General Relativity-Variational approach

[QED_81]

Homework Statement

Hi,
I am given the following action S:
S=1/2∫〖g^ab ((∇_a Ф ∇_b Ф)+(1/6 R_ab Ф^2) ) √(-g) dx^4 〗

Where R_ab is the Ricci tensor, Ф is a scalar field and g^ab is the metric.

I am asked to find the equation of motion for the field.

Homework Equations

I know I have to substitute my Lagrangian: L= 1/2 g^ab ((∇_a Ф ∇_b Ф)+(1/6 R_ab Ф^2) )

into the Euler-Lagrange equations, but I don't know in which EL equation exactly!

The Attempt at a Solution

I mean should I use the EL equation where Ф and ∇_b Ф are my independent components? Or should I use the 2nd order EL equations where g_ab; g_ab,c & g_ab,cd are my independent components (as in the Einstein Hilbert action)?


Thanks :)

 

[mark726]

Dear student,

Thank you for sharing your question on the forum. I can provide you with some guidance on how to approach this problem.

Firstly, it is important to understand the concept of the Euler-Lagrange equations. These equations are used to find the equations of motion for a given Lagrangian, which in turn describes the dynamics of a system.
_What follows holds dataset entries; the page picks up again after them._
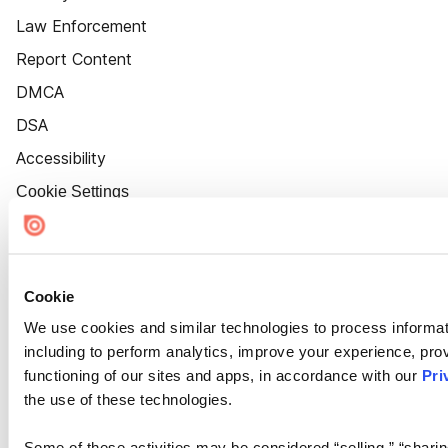
Law Enforcement
Report Content
DMCA
DSA
Accessibility
Cookie Settings
Cookie
We use cookies and similar technologies to process informat
including to perform analytics, improve your experience, prov
functioning of our sites and apps, in accordance with our
Pri
the use of these technologies.
Some of these activities may be considered “selling,” “sharin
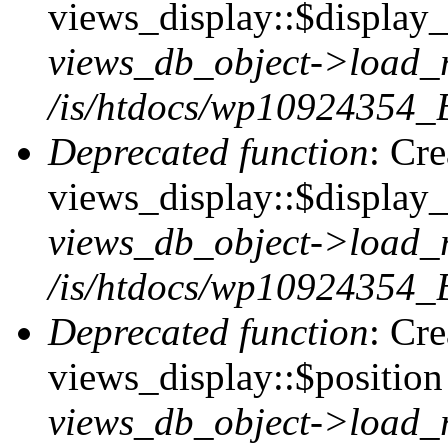
views_display::$display_t
views_db_object->load_
/is/htdocs/wp10924354_B
Deprecated function
: Cr
views_display::$display_
views_db_object->load_
/is/htdocs/wp10924354_B
Deprecated function
: Cr
views_display::$position 
views_db_object->load_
In this case, your Lagrangian is given as L= 1/2 g^ab ((∇_a Ф ∇_b Ф)+(1/6 R_ab Ф^2) ), and you are asked to find the equation of motion for the scalar field Ф.

To do this, you will need to use the Euler-Lagrange equations for the scalar field Ф, which are given as:

∂L/∂Ф - ∂/∂x^μ (∂L/∂(∂x^μ Ф)) = 0

where L is your Lagrangian and x^μ represents the independent variables (in this case, the coordinates x, y, z, and t).

Next, you will need to substitute your Lagrangian into the above equation and solve for the equation of motion for Ф. This will involve taking derivatives with respect to Ф and its derivatives (∂Ф/∂x, ∂Ф/∂y, ∂Ф/∂z, and ∂Ф/∂t).

I hope this helps you in finding the equation of motion for the scalar field Ф. If you need further clarification or assistance, please do not hesitate to ask. Good luck!